**TO-DO ITEM:**
Edit the entries from their first line through the line containing "Attelé - 2.100", changing "courses" to "épreuves" and leaving every other word as it stands.

**RECORD SET:**
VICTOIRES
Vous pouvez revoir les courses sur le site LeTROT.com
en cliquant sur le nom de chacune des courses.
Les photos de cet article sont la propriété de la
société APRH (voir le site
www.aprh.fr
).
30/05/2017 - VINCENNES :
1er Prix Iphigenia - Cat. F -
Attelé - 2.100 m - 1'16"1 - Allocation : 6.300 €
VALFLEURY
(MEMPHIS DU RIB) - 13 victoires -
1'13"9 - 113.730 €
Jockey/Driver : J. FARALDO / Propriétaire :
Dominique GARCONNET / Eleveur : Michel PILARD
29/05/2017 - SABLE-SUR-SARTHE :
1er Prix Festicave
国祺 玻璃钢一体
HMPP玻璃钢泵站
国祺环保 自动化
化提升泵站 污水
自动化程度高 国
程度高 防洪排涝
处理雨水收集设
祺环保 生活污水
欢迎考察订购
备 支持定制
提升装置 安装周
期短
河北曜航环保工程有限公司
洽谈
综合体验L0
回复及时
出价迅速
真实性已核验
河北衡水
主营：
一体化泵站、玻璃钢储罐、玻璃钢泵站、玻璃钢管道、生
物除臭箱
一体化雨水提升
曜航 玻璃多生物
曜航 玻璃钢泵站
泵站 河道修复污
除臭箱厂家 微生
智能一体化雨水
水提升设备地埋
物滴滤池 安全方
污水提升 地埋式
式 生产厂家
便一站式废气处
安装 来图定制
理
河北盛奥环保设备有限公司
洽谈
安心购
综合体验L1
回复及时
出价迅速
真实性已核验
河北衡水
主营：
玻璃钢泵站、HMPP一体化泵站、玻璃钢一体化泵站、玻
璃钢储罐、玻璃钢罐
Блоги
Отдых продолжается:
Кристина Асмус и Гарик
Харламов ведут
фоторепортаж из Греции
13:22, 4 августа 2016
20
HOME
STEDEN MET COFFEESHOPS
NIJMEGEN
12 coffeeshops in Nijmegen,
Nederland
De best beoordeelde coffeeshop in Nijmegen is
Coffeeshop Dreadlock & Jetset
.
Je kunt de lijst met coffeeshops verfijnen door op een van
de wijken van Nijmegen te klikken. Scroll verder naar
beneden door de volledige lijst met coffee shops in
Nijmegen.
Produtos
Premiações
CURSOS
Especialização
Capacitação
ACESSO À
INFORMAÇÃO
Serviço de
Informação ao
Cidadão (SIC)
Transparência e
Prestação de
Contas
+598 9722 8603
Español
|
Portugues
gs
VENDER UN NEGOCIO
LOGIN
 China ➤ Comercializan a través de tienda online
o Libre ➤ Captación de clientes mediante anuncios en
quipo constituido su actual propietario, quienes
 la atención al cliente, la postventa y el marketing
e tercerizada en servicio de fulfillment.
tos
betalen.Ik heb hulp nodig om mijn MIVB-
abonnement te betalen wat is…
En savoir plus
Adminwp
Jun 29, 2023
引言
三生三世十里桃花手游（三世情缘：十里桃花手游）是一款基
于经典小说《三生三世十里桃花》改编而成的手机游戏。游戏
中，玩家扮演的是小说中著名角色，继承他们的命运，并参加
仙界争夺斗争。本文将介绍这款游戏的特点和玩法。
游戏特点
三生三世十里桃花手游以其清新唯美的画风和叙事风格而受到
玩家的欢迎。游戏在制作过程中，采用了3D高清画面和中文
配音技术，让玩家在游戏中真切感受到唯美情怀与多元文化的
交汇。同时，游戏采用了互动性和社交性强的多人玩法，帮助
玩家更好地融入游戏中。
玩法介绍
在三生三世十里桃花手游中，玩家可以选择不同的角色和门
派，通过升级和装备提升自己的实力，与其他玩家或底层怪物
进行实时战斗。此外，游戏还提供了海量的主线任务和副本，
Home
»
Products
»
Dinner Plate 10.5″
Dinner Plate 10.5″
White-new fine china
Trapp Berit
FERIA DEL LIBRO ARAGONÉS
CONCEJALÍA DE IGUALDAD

**ANSWER TO THE EXERCISE:**
VICTOIRES
Vous pouvez revoir les épreuves sur le site LeTROT.com
en cliquant sur le nom de chacune des épreuves.
Les photos de cet article sont la propriété de la
société APRH (voir le site
www.aprh.fr
).
30/05/2017 - VINCENNES :
1er Prix Iphigenia - Cat. F -
Attelé - 2.100 m - 1'16"1 - Allocation : 6.300 €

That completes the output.